The study was published in the Journal of Personality Assessment (Wolfenstein & Trull, 1997).

1 Personality Trait Predicts Happy Marriage Over 40+ Years

One personality trait emerged as the most important for satisfaction across 40+ years of marriage.

One personality trait emerged as the most important for satisfaction across 40+ years of marriage.

People with very stable emotions tend to have the best marriages, research finds.

Stable emotions reflect low levels of the personality trait of neuroticism.

Emotionally stable people (those low in neuroticism) tend not to criticise their partners, behave defensively or be contemptuous of them.

In married couples, having an extraverted, outgoing partner is also linked to higher satisfaction.
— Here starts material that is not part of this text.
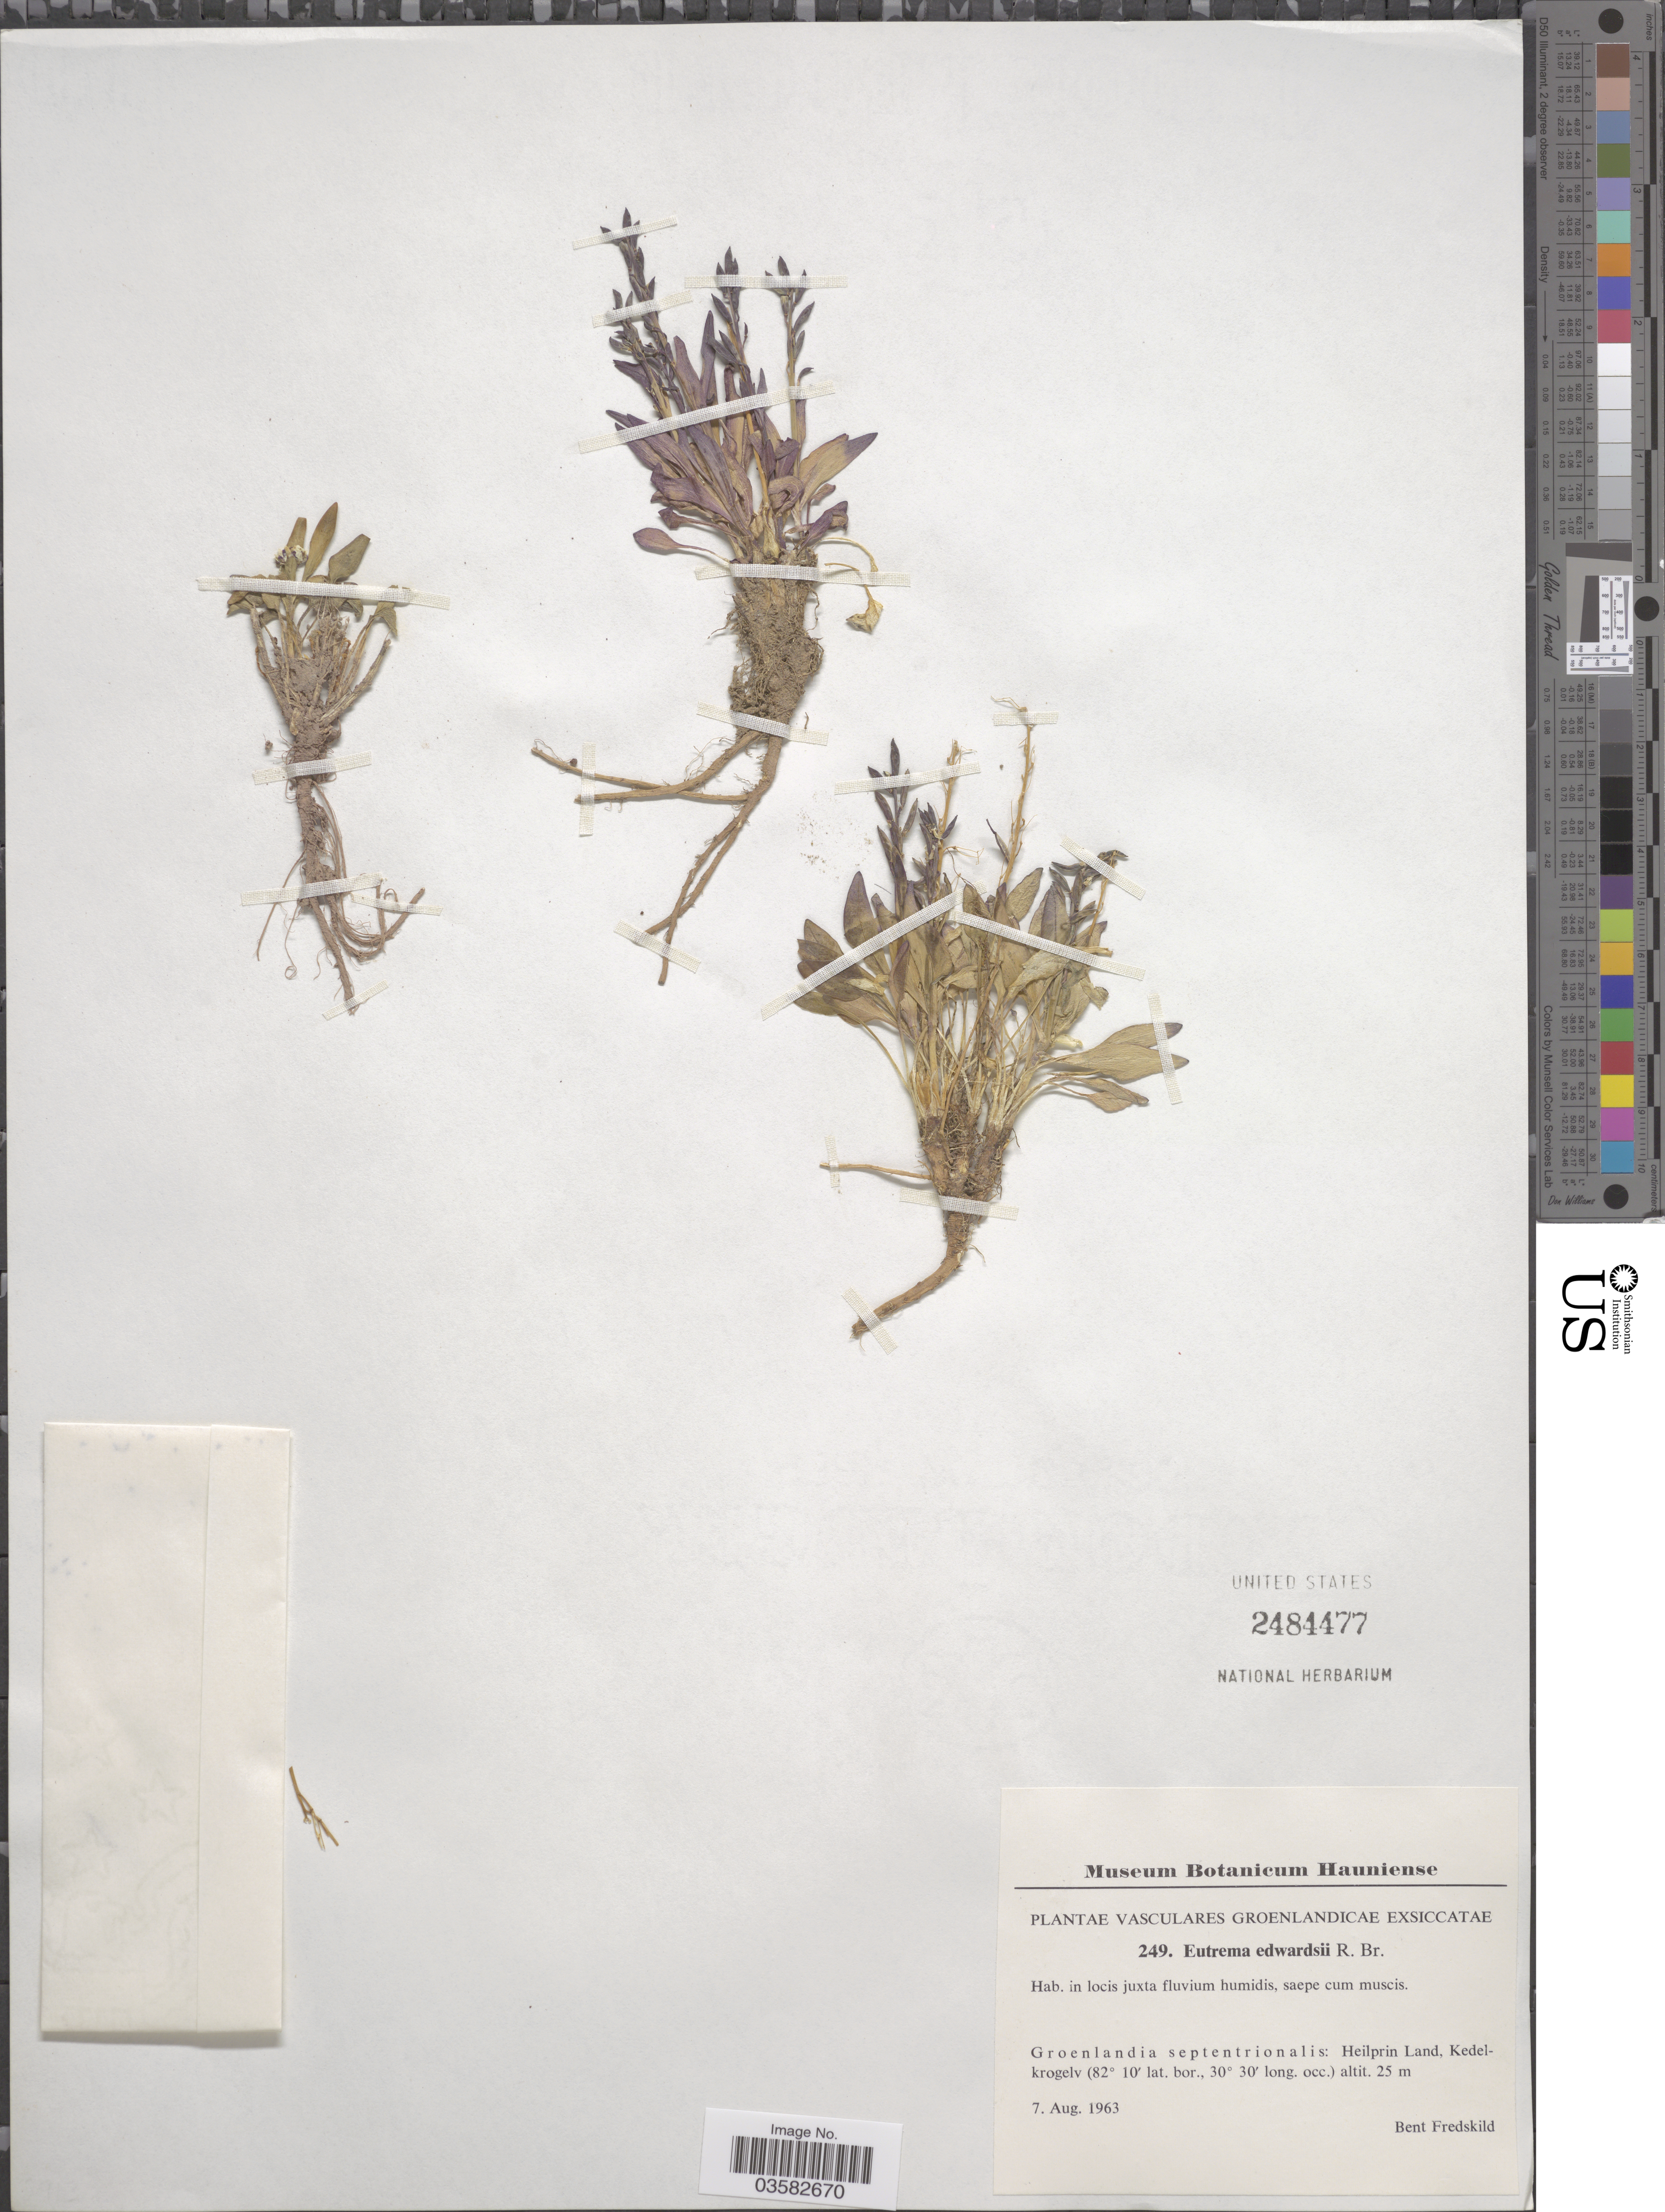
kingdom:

In addition, both high agreeableness and high conscientiousness are linked to relationship satisfaction in dating couples.

But it is having a partner that is co-operative and responsible that is the key, not necessarily being that way yourself.

Neuroticism, though, has the greatest effect of all personality traits on how satisfied couples are with their relationship.

People with high levels of neuroticism are more likely to get divorced.

To see how beneficial these traits are imagine for a moment the reverse of someone who is stable, agreeable and responsible.

Being neurotic, along with dis-agreeable and irresponsible is known as the ‘lack-of-self-control’ cluster of personality traits.

It is not hard to see why this set of three personality traits — that are linked to psychopathology and substance abuse — might not make for the best marriage.

The conclusions come from a study that surveyed 136 dating couples and 74 married couples.

They were asked about both their own and their partner’s personality as well as their satisfaction with their marriage.

The personality trait of neuroticism — one of the five major aspects of personality — emerged as most important, just as it has over decades of research.

The study’s authors describe one early piece of research that…

“…studied 278 couples from the mid-1930s through the early 1980s.

[…]

Analyses indicated that respondents who initially were high on neuroticism were more likely to become divorced over the course of the study.

[…]

Neuroticism scores showed significant predictive power across time spans of more than 40 years.”

The study was published in the Journal of Personality (Watson et al., 2001).